Daily Archives: September 23, 2012

A Scientologist’s Take on The Master

I watched Paul Thomas Anderson’s The Master this evening.

My first thought while walking out of the theater was a one sentence sum up as follows:

Given the behavior, product and the likely resultant public perception for the past twenty six years of David Miscavige’s Scientology Inc.,  Anderson’s film is probably the best possible healing salve imaginable for Scientology.

On August 28th, I made a prediction about the movie in a comment on this blog  that went against the grain of the plethora of ‘doomsday’ predictions for Scientology and L. Ron Hubbard.  I noted:

I have a different (and possibly wildly inaccurate) take on the likely content and impact of the movie. That is, based on the involvement of an actor of Hoffman’s skill and a director of Anderson’s, I bet while they paint the Master as a con, they also make him human and the audience will have some level of sympathy (ala Bush at least looking likeable when Stone hammered him, and the same with Clinton in Primary Colors).  To do a one dimensional slam job would be way below the pay grade of this calibre of artist.  One lone viewpont.  We’ll see.

My prediction turns out to be a fairly accurate sum up of what I saw on the screen tonight.  However, there was not even any attempt to paint L. Ron Hubbard as a con.

While literal corporate Scientologists will likely arrogantly and smugly convince one another Anderson was clueless about the sum and substance of the core philosophy of Scientology, their captive minds will have missed out on the larger truth Anderson so competently and accurately captured.  They will have missed the forest for the trees and missed a wonderful opportunity to begin to wake up and investigate all the propaganda their own church has been implanting in them, and thus the opportunity to fully appreciate L. Ron Hubbard the man and their own religion.

If there is any fault in the film, it will be the one corporate Scientologists can hang their misguided criticisms on.  That is, for those well-studied and practiced in the subject, the portrayal of the methodologies and philosophy of Scientology was just plainly too shallow.  But, even Anderson’s shortcoming is a boon for Scientology.  For the average viewer, his portrayal of ‘processing’ is probably a tremendous mitigation of whatever their notions about it were coming in to the movie, given corporate Scientology’s bastardization of the subject.

What they will miss by focusing on the technical inaccuracy, however, is the amazingly apt, artistic portrayal of L. Ron Hubbard and the ultimate, aberrated group dynamic of Scientology.
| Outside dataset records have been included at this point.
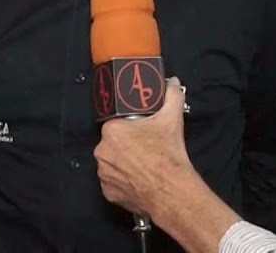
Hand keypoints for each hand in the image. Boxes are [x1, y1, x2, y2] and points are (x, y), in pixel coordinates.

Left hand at [95, 77, 192, 215]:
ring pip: (112, 162)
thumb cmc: (167, 155)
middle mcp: (102, 151)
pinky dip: (123, 181)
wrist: (171, 190)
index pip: (116, 123)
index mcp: (112, 130)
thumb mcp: (172, 118)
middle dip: (127, 144)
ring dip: (123, 162)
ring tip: (143, 164)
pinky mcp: (108, 192)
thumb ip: (172, 96)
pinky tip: (139, 179)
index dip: (130, 126)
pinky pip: (113, 182)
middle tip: (145, 147)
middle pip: (113, 143)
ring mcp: (103, 174)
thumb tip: (172, 83)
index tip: (140, 130)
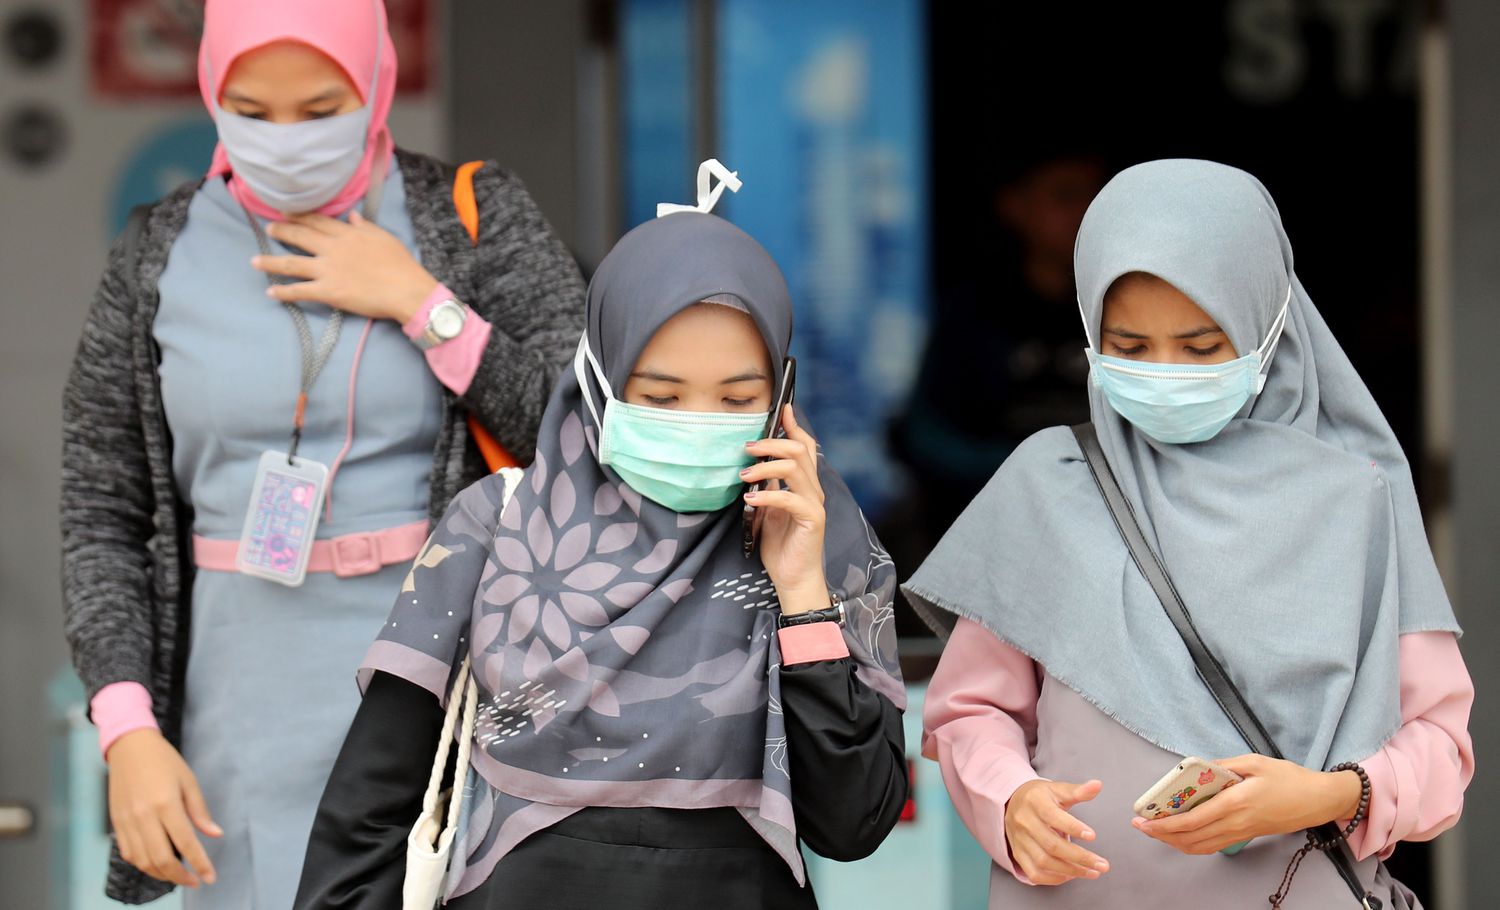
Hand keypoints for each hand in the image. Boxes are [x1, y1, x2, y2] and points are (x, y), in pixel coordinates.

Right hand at [107, 729, 221, 886]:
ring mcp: (127, 821)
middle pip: (161, 859)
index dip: (200, 864)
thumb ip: (200, 811)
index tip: (210, 877)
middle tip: (194, 881)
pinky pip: (129, 853)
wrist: (129, 747)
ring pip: (143, 861)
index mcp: (166, 804)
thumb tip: (215, 835)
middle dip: (180, 876)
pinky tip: (156, 864)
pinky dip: (143, 864)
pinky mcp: (116, 823)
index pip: (186, 843)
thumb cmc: (164, 761)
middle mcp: (144, 816)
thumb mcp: (189, 781)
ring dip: (161, 874)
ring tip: (178, 875)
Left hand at [252, 212, 438, 322]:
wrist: (406, 290)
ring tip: (255, 261)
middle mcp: (333, 249)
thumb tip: (352, 216)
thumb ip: (365, 227)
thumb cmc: (401, 265)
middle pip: (301, 236)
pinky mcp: (329, 291)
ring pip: (293, 263)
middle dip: (282, 230)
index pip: (319, 221)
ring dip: (271, 261)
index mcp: (348, 235)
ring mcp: (328, 270)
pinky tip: (270, 292)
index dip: (301, 216)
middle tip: (268, 228)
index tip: (288, 212)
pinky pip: (301, 291)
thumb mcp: (385, 238)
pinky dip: (284, 291)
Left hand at [741, 405, 826, 613]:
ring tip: (744, 474)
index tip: (781, 409)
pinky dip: (767, 495)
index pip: (805, 446)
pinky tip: (750, 500)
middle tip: (748, 448)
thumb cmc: (780, 544)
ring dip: (766, 467)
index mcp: (805, 484)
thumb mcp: (768, 508)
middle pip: (800, 451)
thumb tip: (754, 464)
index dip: (794, 426)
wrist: (792, 577)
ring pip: (795, 469)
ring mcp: (815, 504)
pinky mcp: (812, 520)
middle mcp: (813, 490)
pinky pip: (790, 498)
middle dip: (773, 443)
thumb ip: (767, 486)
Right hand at [1004, 779, 1109, 884]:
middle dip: (1080, 857)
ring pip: (1044, 862)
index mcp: (1035, 802)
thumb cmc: (1040, 797)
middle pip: (1051, 845)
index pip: (1053, 817)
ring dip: (1071, 870)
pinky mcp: (1018, 854)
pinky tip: (1071, 875)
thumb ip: (1078, 791)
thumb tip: (1098, 785)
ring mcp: (1019, 840)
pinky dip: (1054, 879)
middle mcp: (1024, 822)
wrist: (1012, 802)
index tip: (1092, 836)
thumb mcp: (1058, 789)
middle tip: (1102, 865)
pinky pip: (1034, 873)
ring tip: (1092, 872)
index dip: (1073, 827)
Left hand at [1132, 754, 1362, 854]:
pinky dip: (1192, 843)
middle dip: (1161, 835)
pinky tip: (1182, 835)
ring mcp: (1241, 833)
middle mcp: (1236, 823)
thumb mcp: (1255, 762)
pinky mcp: (1247, 835)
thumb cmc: (1290, 779)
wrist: (1319, 800)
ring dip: (1174, 841)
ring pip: (1200, 846)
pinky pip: (1213, 845)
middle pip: (1190, 838)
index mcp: (1235, 803)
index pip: (1191, 820)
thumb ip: (1223, 765)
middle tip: (1141, 825)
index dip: (1164, 824)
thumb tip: (1197, 768)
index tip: (1144, 820)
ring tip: (1156, 830)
Paul Thomas Anderson digs L. Ron Hubbard and Scientology better than Tom Cruise, John Travolta, David Miscavige (corporate Scientology’s supreme leader – read, Freddie Quell at the helm) and probably every other card carrying member of Scientology Incoporated.

Though I never met L. Ron Hubbard in the flesh, I probably had more access to and have studied more of his own words, and all of the available histories about him, from his cradle till his death.   Philip Seymour Hoffman, in my opinion, captured Hubbard’s beingness  (personality) perfectly.  One dear friend and person who was personally trained by Hubbard to the highest levels of Scientology and who spent years in his company made precisely the same assessment of Hoffman’s performance.

I probably spent more years interacting with, and had more access to more detailed information about, those who throughout Scientology’s history devoted themselves to it and Hubbard to the point of violently defending him, to ultimately becoming disappointed, than anyone in the history of Scientology. I cannot imagine a more accurate and effective combining of those hundreds of people into a single character than the performance of Joaquin Phoenix.

Corporate Scientologists, to the degree they are even permitted to watch the movie, will likely chafe at the finale when Phoenix is confronted by Dodd with a tough dilemna:  remain in the group and be loved and cared for, with the caveat that he will always remain subservient and obedient to the master, or freely pursue his own path, with the caveat that he will be considered an enemy in the future and will be treated with no mercy as such.

It is understood that the truth sometimes initially hurts.  I witness and deal with the reality of the painful truth of The Master’s finale each and every day of my life.   It has become my calling to heal that pain.  I can attest that is painful.  But, I cannot deny that it is the truth.

For those interested in the mechanics of how that is so in modern-day Scientology, I cover it rather thoroughly in What Is Wrong With Scientology?: Healing Through Understanding (Amazon books).

At the end of the day, The Master is a must-see, most particularly for Scientologists of any stripe (corporate, independent or otherwise).